Irène pleura d’un flot, que rien ne sembla devoir arrêter. Benoît maugréa :

— Il ne sert plus à rien de te désoler.

— C’est vrai… Que tu es bon !

— Merci du compliment. Mais combien as-tu eu la faiblesse de perdre ?

— La faiblesse !… Tu devrais dire la guigne, l’infâme guigne. Ce n’était pas pour m’amuser que je tentais la chance, c’était pour vous faire du bien à tous.

— Combien as-tu perdu ?

— Hé ! mon ami, j’ai joué en grande dame, naturellement, en dame de mon rang. Après chaque coup de guigne, je comptais me rattraper…

— C’est toujours pareil. Au lieu de se rattraper, on s’enfonce davantage.

— Pechère !

Elle pleura de nouveau. Puis, le mouchoir au visage, elle gronda :

— Dix mille !

— Oh !… Malheureuse !… Nous allons à la ruine !

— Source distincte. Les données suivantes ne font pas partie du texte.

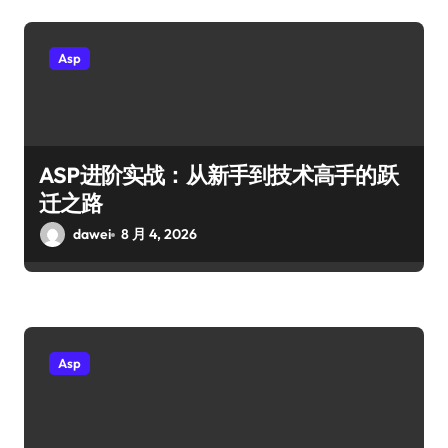
Asp
ASP进阶实战：从新手到技术高手的跃
迁之路
dawei
8 月 4, 2026
Asp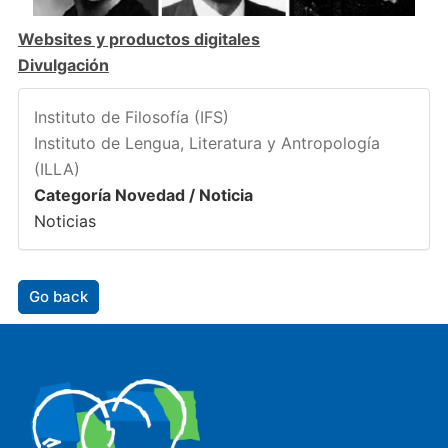
Websites y productos digitales
Divulgación
Instituto de Filosofía (IFS)
Instituto de Lengua, Literatura y Antropología
(ILLA)
Categoría Novedad / Noticia
Noticias
Go back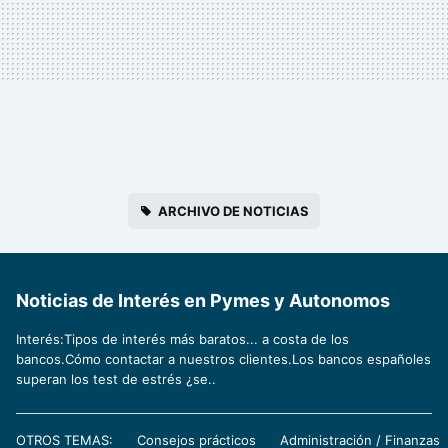
ARCHIVO DE NOTICIAS
Noticias de Interés en Pymes y Autonomos
Interés:Tipos de interés más baratos... a costa de los
bancos.Cómo contactar a nuestros clientes.Los bancos españoles
superan los test de estrés ¿se..
OTROS TEMAS:
Consejos prácticos
Administración / Finanzas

Elle ne répondit pas tout d’abord, sans force, baissant et relevant son buste en un rythme de pendule, qui berçait sa douleur. Les bras croisés sur sa poitrine, Benoit menaçait des yeux sa femme qui paraissait honteuse, vaincue pour toujours. Mais soudain elle arrêta son rythme de pendule, et à son tour regardant Benoit avec une sorte de défi, elle s’écria :

— Oui, dix mille !… Tu le disais justement tout à l’heure : « Rien ne sert de se désoler ».